▶ **ФРАГМЕНТ ТЕКСТА**
'''

Перед сентябрем я поехала к Андрею Венедиктовичу и сказала, что просто не смогу войти в институт. Мы почитали стихи, я поплакала и подала просьбу об уходе «по собственному желанию». Следующей зимой, когда мы с мамой делали абажуры для дамы из бывших, Александры де Лазари (у нее был настоящий подпольный магазин), я снова стала исповедоваться и причащаться. Терпеливая бабушка радовалась, она ждала этого по меньшей мере пять лет.
Боря и Валя
Много было тяжких месяцев, но февраль 1949 года все-таки выделялся. Я была на пятом курсе, зимняя сессия прошла быстро, и почему-то на часть января и на каникулы я решила поехать в Москву. (Может быть, из-за недавней смерти моего дяди Ильи, о котором когда-нибудь расскажу или напишу отдельно.)
Поехала я в Москву, поселилась у Гариных, и очень скоро явился папа – его вызывали «на коллегию», чтобы осудить за космополитизм.
Незадолго до этого осуждали, точнее – разоблачали театральных критиков, а кино не трогали. Сейчас мне кажется, что начало кампании против киношных космополитов было совершенно неожиданным. Папа приехал, попал на эту коллегию, потом вернулся и стоял у вешалки в передней. Гарин, Хеся и я выскочили к нему. Насколько я помню, его потащили к круглому небольшому столу, и уже там он пересказывал слова и речи, которые, слава Богу, кажутся сейчас неправдоподобными.

'''

▶ **МАТЕРИАЛЫ ДЛЯ ПРОВЕРКИ**

'''

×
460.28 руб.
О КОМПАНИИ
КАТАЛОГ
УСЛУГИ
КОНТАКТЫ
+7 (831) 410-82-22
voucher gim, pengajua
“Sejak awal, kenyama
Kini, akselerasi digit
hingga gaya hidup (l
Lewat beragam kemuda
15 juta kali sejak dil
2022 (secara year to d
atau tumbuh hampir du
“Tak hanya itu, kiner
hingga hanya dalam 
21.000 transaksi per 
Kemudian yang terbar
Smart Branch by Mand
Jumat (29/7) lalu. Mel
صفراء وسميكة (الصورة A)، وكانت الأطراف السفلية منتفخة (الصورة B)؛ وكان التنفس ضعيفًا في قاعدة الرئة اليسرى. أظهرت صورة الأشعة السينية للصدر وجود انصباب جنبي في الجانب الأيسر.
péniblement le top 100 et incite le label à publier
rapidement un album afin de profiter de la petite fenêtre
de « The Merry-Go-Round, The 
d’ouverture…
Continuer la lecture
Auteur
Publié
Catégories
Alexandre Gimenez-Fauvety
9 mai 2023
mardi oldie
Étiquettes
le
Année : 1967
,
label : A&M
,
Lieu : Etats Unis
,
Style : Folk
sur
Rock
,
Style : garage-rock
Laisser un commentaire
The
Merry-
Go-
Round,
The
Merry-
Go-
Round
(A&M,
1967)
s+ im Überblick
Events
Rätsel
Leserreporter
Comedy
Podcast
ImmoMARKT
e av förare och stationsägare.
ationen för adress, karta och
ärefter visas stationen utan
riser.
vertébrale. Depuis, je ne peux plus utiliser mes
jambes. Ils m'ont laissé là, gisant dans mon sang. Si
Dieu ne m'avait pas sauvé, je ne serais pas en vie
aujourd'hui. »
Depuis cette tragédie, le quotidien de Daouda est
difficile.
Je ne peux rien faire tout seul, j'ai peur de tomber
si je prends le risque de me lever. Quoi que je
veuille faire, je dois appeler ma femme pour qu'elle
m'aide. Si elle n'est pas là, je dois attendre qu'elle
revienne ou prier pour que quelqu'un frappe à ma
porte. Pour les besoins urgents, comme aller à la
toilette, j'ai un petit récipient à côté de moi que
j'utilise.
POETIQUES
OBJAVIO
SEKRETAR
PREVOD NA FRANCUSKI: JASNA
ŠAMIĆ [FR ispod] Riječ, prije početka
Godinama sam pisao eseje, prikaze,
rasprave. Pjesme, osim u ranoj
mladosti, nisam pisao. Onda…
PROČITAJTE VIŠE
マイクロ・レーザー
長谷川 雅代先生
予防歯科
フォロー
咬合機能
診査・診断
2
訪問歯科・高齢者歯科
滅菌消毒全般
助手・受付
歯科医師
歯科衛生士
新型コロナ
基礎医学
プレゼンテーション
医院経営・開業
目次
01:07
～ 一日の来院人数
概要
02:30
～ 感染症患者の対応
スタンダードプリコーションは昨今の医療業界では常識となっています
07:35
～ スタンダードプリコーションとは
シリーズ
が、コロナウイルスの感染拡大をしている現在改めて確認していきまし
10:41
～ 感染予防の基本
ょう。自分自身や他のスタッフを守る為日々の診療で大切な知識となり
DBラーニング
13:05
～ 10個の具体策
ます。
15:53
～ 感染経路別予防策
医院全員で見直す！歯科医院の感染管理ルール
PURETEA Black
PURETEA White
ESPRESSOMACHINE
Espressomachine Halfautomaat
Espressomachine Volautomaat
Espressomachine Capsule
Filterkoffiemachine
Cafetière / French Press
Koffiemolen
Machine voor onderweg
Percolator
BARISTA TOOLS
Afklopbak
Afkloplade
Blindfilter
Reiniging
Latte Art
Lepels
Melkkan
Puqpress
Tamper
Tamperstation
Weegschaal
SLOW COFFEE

'''

▶ **ЧТО НУЖНО СДЕЛАТЬ**
(1) Для чего, согласно фрагменту воспоминаний, отца вызвали «на коллегию»?
(2) Напишите продолжение фрагмента воспоминаний, начиная сразу после его последнего предложения.

▶ **ОТВЕТЫ ПО ЗАДАНИЯМ**
(1) Чтобы осудить его за космополитизм.

(2)
Дня через два он уехал. Как раз в это время меня навещали и со мной гуляли по Москве бывшие студенты нашего филфака, Боря Вайсман и Валя Столбов. Позже, примерно с середины 1950-х, они служили в «Худлите», Валя даже возглавлял западные редакции, а тогда еще не демобилизовались, причем Боря преподавал в Военном институте иностранных языков, а Валя, если не ошибаюсь, что-то делал в Генштабе.
Узнав о папиных делах, они стали бывать со мной намного больше. Эраст Павлович выпивал с Валей под неизменные у Гариных щи. Хеся слушала, как мы поочередно читаем Ахматову (я), Мандельштама (все) и еще что-то. Меня повезли в какую-то компанию, я таких раньше не видела: коктейли, Ремарк, Хемингуэй, песни – и блатные, и по-французски.
Однако пели и «Эх, дороги», причем Боря с Валей пели это и у Гариных, а я, совершенно безголосая, им подпевала. Может быть, подпевали и хозяева. Гарин любил «Майскими короткими ночами…», хотя ужасался словам второго куплета, где, кажется, что-то про колхоз.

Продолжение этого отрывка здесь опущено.